I learnt to sew before I was even seven. We were a hand-picked group of 3-4 girls who every friday traversed the churchyard from our little village school to the Old Post Office Cottage set on its edge. You can just see its little roof peeping out from behind the church. We duly paid our 40p to Mrs. Hinton; who then embarked on teaching us all she knew. It always felt like stepping back in time when we entered her house.
|Old Postcard of Speldhurst Church|
In the Summer she would open the front door with a view over the tombstones and the giant yew and we would sew and chatter on the front step. In the winter we would sit in the tiny kitchen huddled around the old pine table.
|Old Post Office Cottage, Speldhurst|
Mrs. Hinton was an expert. She worked on all the tapestry church kneelers, made the embroidered banners and her attention to detail was unrivalled. She knew everything about sewing and I can remember her sitting with her grey hair in a bun and her silver thimble on her finger berating us for not concentrating or chattering too much.
For it was there in the parlour of her 18th century cottage, with the view over the churchyard , that I learnt everything possible: to sew; to smock; the tapestry art of bargello; of embroidery and how to manoeuvre a sewing machine.
|Example of Bargello work from pigtown-design.blogspot.co.uk|
We would rifle through her box of wool offcuts from the carpet manufacturers, choosing each tone and hue very carefully. Here I fell in love with colour and discovered just how much I love the process of selecting and putting colours together to form a palette.
And at age 7 & 3/4's I made my first skirt. I vividly remember running home that day, up the hill, in my new skirt, laughing and asking my mum if she noticed anything different about me. For this was a crafting rite of passage.

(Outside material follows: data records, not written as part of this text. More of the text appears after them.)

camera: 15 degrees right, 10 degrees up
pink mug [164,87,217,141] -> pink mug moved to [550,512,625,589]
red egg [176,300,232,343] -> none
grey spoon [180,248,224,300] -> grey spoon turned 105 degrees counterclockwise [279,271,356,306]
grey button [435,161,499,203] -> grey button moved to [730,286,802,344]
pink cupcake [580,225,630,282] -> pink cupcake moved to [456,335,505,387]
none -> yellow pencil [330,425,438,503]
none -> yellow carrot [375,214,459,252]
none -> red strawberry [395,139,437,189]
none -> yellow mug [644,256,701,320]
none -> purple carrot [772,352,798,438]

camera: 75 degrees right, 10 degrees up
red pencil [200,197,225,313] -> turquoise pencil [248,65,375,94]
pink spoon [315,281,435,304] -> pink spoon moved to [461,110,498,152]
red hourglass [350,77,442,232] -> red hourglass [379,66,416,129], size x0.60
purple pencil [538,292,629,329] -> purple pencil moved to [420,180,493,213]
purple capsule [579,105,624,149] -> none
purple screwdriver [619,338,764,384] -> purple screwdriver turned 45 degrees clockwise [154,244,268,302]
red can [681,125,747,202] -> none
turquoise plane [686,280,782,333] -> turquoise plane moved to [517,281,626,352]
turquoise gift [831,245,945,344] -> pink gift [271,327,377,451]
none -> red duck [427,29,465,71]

I don't know where said skirt is but myself and Katya, a fellow student, often reminisce about our early creations. My mum had chosen a peach floral from C&H Fabrics with matching thread but I secretly coveted Katya's jumble sale find; a deep scarlet red with tiny black polka dots. And it turns out, I discovered years later, she coveted mine.

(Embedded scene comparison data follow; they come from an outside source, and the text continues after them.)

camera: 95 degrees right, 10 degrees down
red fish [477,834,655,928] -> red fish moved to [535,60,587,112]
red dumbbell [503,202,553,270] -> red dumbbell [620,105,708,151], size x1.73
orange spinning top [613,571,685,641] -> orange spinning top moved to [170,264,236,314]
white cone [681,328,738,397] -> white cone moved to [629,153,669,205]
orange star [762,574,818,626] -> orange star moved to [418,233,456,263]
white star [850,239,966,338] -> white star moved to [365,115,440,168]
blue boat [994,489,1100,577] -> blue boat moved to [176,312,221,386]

I never forgot Mrs.Hinton. In her 90th year, a short time before she died, I wrote to her; to thank her. Then, freshly graduated, with a First class honours degree in Textile Design from Chelsea; I felt I owed her a lot of the credit. Her patience, knowledge and her ability to instil in a group of giggling girls a lifetime love affair with textiles, craft and the handmade was a priceless gift. She wrote back to say how proud she was. I am so glad I wrote that letter.